Highlights
- Bravura Solutions shares jump 20% to a 52-week high of $2.78 after half-year results.
- EBITDA surges 200% to $23.8 million, with underlying NPAT of $11.3 million.
- FY25 guidance upgraded, with revenue and earnings now expected to be higher than previously forecast.
Wealth management software provider Bravura Solutions Ltd (ASX:BVS) delivered a robust half-year result, pushing its stock 20% higher on Wednesday morning.

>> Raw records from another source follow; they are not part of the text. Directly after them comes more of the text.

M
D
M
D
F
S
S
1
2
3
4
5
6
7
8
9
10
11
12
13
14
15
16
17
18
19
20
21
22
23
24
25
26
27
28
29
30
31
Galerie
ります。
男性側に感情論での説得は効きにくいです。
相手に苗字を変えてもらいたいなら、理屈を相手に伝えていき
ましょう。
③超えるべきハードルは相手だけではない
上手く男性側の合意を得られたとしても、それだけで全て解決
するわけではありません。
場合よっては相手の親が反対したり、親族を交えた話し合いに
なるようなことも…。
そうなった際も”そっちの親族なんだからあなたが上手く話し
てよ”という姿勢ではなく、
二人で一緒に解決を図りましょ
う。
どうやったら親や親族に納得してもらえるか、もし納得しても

For the six months ending 31 December 2024, Bravura posted a 0.4% revenue increase to $127.5 million, supported by performance in Europe, Middle East, and Africa (EMEA), where revenue rose 1.1% to $90.4 million. Meanwhile, Asia-Pacific (APAC) revenue fell slightly by 1.3% to $37.1 million.
The company’s EBITDA skyrocketed 200% to $23.8 million, while underlying net profit after tax (NPAT) came in at $11.3 million, a sharp turnaround from a $1.7 million loss in the prior period.

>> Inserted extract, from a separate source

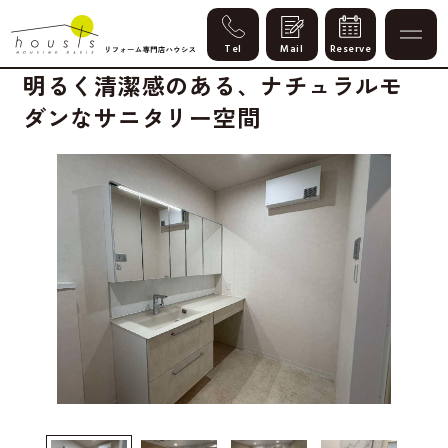
Case
明るく清潔感のある、ナチュラルモ
ダンなサニタリー空間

Dividend Resumption Boosts Sentiment
In light of the performance, Bravura reinstated its dividend payments, declaring:
- Unfranked interim dividend of 1.6 cents per share.
- Special dividend of 8.92 cents per share, stemming from a licence sale to Fidelity.
The dividends will be paid on 16 April 2025, with a record date of 31 March 2025.
Upgraded FY25 Guidance Fuels Optimism
Bravura also upgraded its full-year FY25 guidance, now forecasting:
- Revenue between $248 million and $252 million (previously $241 million to $245 million).
- EBITDA of $46 million to $49 million (previously $41 million to $44 million).
- Cash EBITDA of $38 million to $41 million (previously $33 million to $36 million).
This revised outlook reflects continued operational improvements, cost efficiencies, and segment growth, reinforcing investor confidence.